## DATA TO EXAMINE
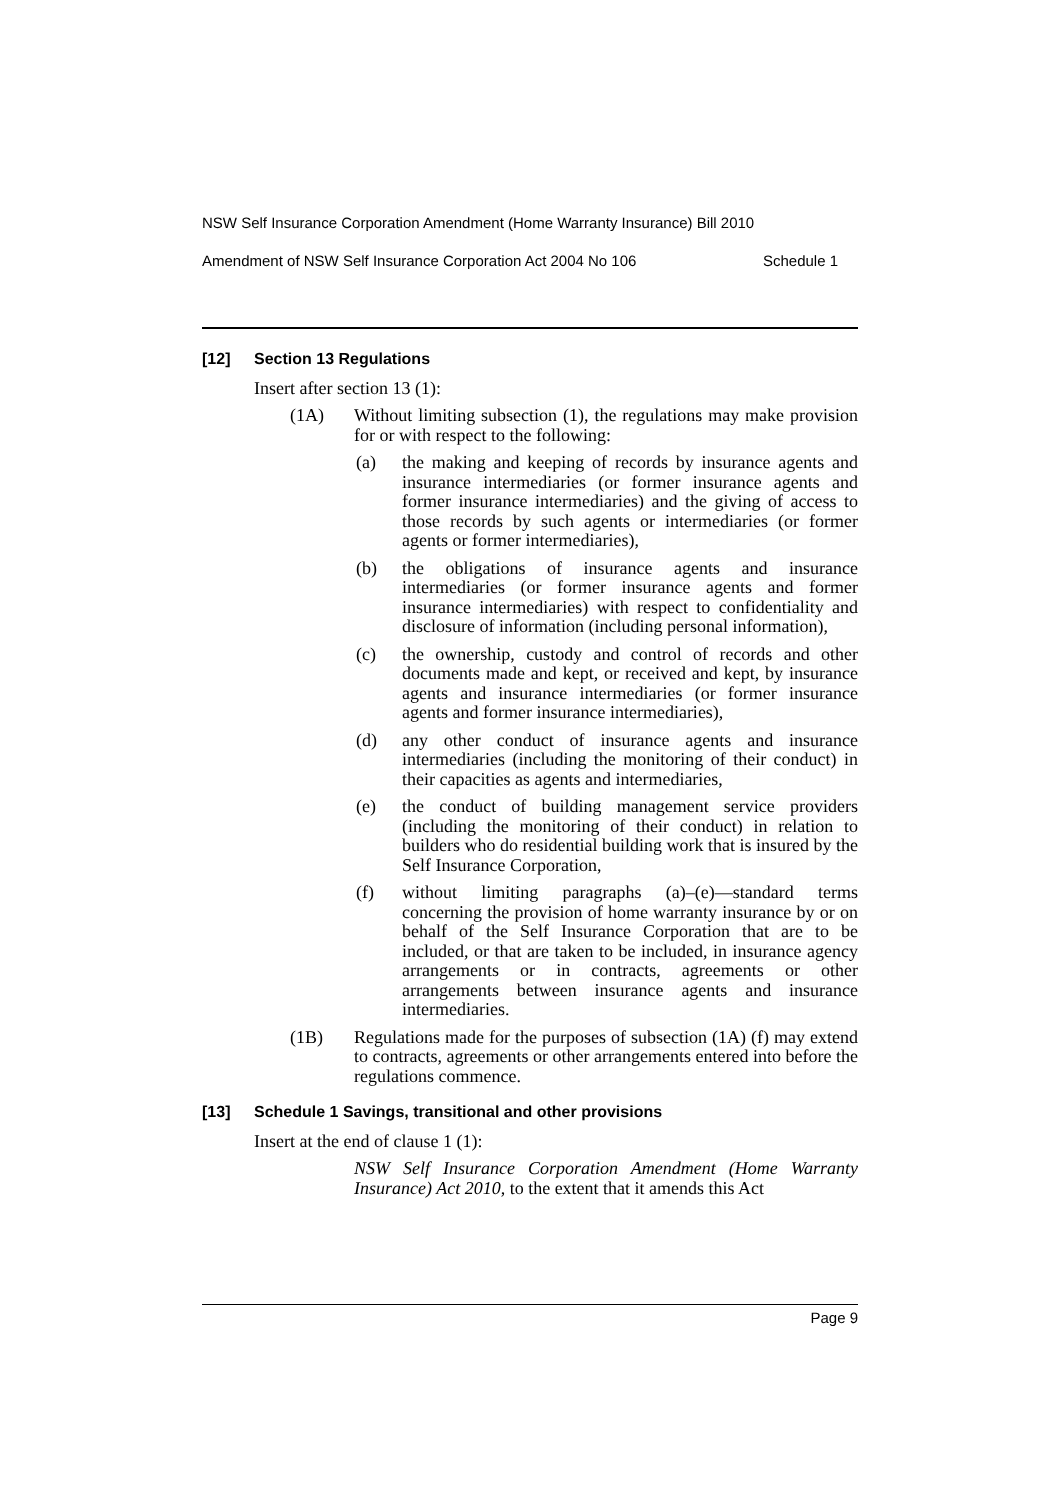NSW Self Insurance Corporation Amendment (Home Warranty Insurance) Bill 2010
Amendment of NSW Self Insurance Corporation Act 2004 No 106 Schedule 1
[12] Section 13 Regulations
Insert after section 13 (1):
(1A) Without limiting subsection (1), the regulations may make provision for or with respect to the following:
(a) the making and keeping of records by insurance agents and insurance intermediaries (or former insurance agents and former insurance intermediaries) and the giving of access to those records by such agents or intermediaries (or former agents or former intermediaries),
(b) the obligations of insurance agents and insurance intermediaries (or former insurance agents and former insurance intermediaries) with respect to confidentiality and disclosure of information (including personal information),
(c) the ownership, custody and control of records and other documents made and kept, or received and kept, by insurance agents and insurance intermediaries (or former insurance agents and former insurance intermediaries),
(d) any other conduct of insurance agents and insurance intermediaries (including the monitoring of their conduct) in their capacities as agents and intermediaries,
(e) the conduct of building management service providers (including the monitoring of their conduct) in relation to builders who do residential building work that is insured by the Self Insurance Corporation,
(f) without limiting paragraphs (a)–(e)—standard terms concerning the provision of home warranty insurance by or on behalf of the Self Insurance Corporation that are to be included, or that are taken to be included, in insurance agency arrangements or in contracts, agreements or other arrangements between insurance agents and insurance intermediaries.
(1B) Regulations made for the purposes of subsection (1A) (f) may extend to contracts, agreements or other arrangements entered into before the regulations commence.
[13] Schedule 1 Savings, transitional and other provisions
Insert at the end of clause 1 (1):
NSW Self Insurance Corporation Amendment (Home Warranty Insurance) Act 2010, to the extent that it amends this Act
Page 9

## WORK REQUEST
In the answer, all of the material should appear exactly as given, with no picture carried over.

## WRITTEN ANSWER
NSW Self Insurance Corporation Amendment (Home Warranty Insurance) Bill 2010
Amendment of NSW Self Insurance Corporation Act 2004 No 106 Schedule 1
[12] Section 13 Regulations
Insert after section 13 (1):
(1A) Without limiting subsection (1), the regulations may make provision for or with respect to the following:
(a) the making and keeping of records by insurance agents and insurance intermediaries (or former insurance agents and former insurance intermediaries) and the giving of access to those records by such agents or intermediaries (or former agents or former intermediaries),
(b) the obligations of insurance agents and insurance intermediaries (or former insurance agents and former insurance intermediaries) with respect to confidentiality and disclosure of information (including personal information),
(c) the ownership, custody and control of records and other documents made and kept, or received and kept, by insurance agents and insurance intermediaries (or former insurance agents and former insurance intermediaries),
(d) any other conduct of insurance agents and insurance intermediaries (including the monitoring of their conduct) in their capacities as agents and intermediaries,
(e) the conduct of building management service providers (including the monitoring of their conduct) in relation to builders who do residential building work that is insured by the Self Insurance Corporation,
(f) without limiting paragraphs (a)–(e)—standard terms concerning the provision of home warranty insurance by or on behalf of the Self Insurance Corporation that are to be included, or that are taken to be included, in insurance agency arrangements or in contracts, agreements or other arrangements between insurance agents and insurance intermediaries.
(1B) Regulations made for the purposes of subsection (1A) (f) may extend to contracts, agreements or other arrangements entered into before the regulations commence.
[13] Schedule 1 Savings, transitional and other provisions
Insert at the end of clause 1 (1):
NSW Self Insurance Corporation Amendment (Home Warranty Insurance) Act 2010, to the extent that it amends this Act
Page 9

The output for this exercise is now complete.